• [TEXTO DE PARTIDA]:

↓

EL TRABAJO ES LA PROPIA ENFERMEDAD
Dicen, los mal pensados, que la industria farmacéutica es la inventora y fomentadora de nuevas enfermedades o bien de dolencias menores cuyo fin es aumentar el consumo de medicamentos ya existentes o ligeramente novedosos.
Entre estas dolencias se llevan la palma los llamados síndromes laborales o rutinarios. El “stress”, anglicismo sinónimo al “surmenage” galo, no es otra cosa que el cansancio propio y habitual que conlleva cualquier trabajo más o menos grato.
Ayer oí una noticia sobre la reivindicación de la mujer de un taxista que pide sea calificado como accidente laboral el infarto irreversible que desgraciadamente sufrió su marido, que ella achaca a un trabajo cargado de tensión.
Puede que sí o puede que no, porque también existe la idiosincrasia del enfermo tan difícil de valorar.
Existen también enfermedades psicosomáticas como el síndrome postvacacional y la hiperactividad infantil. Patologías que, sin dudar de su veracidad, son cajón de sastre a la que un gran porcentaje se acoje para solicitar una baja o pedir consulta, diagnóstico y prescripción de su médico de cabecera.

↑

• [MATERIAL PROPORCIONADO]:

↓

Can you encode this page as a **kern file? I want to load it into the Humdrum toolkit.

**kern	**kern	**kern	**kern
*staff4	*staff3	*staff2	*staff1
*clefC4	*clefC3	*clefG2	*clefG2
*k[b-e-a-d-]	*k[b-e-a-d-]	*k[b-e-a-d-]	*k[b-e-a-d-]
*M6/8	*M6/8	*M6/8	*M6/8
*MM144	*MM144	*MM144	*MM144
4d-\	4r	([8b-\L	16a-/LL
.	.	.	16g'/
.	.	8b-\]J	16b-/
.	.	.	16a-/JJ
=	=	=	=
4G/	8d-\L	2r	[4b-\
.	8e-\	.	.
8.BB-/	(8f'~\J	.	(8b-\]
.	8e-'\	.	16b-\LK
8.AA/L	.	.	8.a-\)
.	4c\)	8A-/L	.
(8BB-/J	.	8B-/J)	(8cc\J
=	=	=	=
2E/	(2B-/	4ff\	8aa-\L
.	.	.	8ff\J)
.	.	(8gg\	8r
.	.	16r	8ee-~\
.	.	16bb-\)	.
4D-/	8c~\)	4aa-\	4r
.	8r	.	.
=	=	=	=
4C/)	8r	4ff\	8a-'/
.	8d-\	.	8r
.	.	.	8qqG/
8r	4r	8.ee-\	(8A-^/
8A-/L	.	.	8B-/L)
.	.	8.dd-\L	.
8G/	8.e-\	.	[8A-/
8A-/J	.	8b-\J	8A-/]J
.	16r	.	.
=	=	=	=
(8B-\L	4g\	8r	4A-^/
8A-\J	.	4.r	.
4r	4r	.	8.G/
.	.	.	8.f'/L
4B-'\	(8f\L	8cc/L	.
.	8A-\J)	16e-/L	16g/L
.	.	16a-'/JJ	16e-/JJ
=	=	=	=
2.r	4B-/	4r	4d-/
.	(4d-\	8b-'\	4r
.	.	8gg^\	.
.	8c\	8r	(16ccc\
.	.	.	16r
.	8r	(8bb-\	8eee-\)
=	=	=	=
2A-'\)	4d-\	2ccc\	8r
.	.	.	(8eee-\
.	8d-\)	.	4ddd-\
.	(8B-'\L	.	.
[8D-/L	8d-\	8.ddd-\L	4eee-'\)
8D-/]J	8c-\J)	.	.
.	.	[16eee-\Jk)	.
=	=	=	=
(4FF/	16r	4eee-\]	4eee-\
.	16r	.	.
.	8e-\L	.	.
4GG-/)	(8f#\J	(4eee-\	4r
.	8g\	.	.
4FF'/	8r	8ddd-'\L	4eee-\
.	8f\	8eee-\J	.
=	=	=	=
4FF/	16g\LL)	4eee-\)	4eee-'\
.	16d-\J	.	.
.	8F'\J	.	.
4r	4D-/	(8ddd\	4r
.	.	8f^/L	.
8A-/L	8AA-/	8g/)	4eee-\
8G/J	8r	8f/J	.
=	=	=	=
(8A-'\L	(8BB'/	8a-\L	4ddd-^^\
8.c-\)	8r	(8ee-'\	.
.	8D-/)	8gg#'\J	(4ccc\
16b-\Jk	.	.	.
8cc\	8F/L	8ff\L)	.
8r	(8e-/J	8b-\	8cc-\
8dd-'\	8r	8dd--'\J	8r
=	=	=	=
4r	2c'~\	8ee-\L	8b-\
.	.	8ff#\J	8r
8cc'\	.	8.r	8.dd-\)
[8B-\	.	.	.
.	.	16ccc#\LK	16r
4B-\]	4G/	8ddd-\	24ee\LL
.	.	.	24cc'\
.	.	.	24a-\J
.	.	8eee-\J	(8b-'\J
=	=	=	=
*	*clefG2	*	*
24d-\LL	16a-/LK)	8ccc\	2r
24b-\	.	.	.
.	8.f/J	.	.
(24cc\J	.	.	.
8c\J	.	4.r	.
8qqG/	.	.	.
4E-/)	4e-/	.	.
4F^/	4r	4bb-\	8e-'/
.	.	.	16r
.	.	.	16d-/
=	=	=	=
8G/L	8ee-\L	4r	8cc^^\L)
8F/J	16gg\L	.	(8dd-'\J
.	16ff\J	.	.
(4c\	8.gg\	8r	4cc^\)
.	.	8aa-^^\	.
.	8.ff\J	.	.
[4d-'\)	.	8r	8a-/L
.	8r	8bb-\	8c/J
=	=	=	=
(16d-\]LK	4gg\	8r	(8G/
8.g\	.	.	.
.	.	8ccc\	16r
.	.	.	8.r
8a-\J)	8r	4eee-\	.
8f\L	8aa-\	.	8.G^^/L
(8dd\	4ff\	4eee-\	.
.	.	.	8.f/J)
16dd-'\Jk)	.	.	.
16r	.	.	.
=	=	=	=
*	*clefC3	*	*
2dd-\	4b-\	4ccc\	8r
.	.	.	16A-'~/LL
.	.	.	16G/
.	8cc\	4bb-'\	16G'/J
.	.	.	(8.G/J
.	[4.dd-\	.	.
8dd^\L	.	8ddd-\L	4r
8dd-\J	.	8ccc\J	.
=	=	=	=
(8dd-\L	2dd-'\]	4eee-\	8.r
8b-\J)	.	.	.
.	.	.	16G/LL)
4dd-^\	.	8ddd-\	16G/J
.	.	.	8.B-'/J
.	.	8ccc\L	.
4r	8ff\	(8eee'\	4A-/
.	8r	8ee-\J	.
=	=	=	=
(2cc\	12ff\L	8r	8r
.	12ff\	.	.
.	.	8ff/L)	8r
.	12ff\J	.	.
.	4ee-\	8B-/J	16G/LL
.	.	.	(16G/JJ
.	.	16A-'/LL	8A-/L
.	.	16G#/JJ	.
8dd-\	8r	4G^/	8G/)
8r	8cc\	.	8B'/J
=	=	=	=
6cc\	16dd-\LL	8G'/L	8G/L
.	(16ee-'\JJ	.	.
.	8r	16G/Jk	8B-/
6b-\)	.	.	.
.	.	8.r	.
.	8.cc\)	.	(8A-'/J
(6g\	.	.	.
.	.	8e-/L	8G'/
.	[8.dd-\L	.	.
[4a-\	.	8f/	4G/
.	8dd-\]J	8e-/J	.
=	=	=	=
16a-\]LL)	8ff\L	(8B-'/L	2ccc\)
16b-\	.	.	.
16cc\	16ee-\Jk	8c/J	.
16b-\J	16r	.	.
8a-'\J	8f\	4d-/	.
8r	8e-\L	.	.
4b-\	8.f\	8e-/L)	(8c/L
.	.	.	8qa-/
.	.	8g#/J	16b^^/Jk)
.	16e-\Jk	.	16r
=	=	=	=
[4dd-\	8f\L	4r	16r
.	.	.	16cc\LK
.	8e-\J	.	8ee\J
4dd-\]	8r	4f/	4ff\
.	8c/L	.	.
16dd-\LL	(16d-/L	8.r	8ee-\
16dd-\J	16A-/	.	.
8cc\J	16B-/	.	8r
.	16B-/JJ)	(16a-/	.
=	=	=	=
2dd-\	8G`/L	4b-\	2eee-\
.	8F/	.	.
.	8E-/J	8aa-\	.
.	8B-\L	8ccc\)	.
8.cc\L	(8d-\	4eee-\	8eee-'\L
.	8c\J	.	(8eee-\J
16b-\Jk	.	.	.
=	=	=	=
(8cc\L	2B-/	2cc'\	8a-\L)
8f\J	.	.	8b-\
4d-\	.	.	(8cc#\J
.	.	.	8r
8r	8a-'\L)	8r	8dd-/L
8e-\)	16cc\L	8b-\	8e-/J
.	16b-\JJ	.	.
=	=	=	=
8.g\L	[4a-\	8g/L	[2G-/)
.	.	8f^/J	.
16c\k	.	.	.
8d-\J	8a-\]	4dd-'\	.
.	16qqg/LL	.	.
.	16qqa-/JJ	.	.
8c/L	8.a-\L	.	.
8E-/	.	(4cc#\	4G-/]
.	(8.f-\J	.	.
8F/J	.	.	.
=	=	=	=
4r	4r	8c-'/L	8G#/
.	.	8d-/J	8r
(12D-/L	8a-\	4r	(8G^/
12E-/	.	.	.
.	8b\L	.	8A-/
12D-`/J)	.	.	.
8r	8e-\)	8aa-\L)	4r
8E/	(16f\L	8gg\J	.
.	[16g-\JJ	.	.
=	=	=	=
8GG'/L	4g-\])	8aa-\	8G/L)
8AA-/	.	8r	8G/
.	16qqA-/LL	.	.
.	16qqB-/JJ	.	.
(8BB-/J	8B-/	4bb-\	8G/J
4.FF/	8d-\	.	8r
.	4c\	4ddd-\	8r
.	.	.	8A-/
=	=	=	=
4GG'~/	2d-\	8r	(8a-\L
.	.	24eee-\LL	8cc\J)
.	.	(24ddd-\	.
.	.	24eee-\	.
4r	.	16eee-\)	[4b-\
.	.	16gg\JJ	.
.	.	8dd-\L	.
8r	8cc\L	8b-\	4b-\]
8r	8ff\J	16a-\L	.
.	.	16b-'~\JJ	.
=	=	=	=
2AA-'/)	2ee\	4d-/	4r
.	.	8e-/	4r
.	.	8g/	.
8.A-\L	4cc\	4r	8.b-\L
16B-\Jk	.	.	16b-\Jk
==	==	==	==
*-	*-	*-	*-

↑

• [TAREA A RESOLVER]:
Retoma el texto sobre el trabajo como enfermedad y continúalo a partir de su última frase.

• [RESPUESTA DEL EJERCICIO]:
No dudo, ya lo he sugerido, que un bajo porcentaje de estas dolencias sean realmente enfermedades muy serias necesitadas de seguimiento y tratamiento farmacológico, pero la mayoría son consecuencia de algo que es la propia enfermedad: el trabajo.
Hay que decirlo así por el bien de los presupuestos de la Sanidad pública que también sufre de una enfermedad ya vieja y común en sus administrados llamada: “anemia pecuniaria”.
En fin, que debemos ir poniéndole coto a estas dolencias para que no aparezca un diletante pidiendo una baja por eczema escrotal de tanto rascarse los huevos.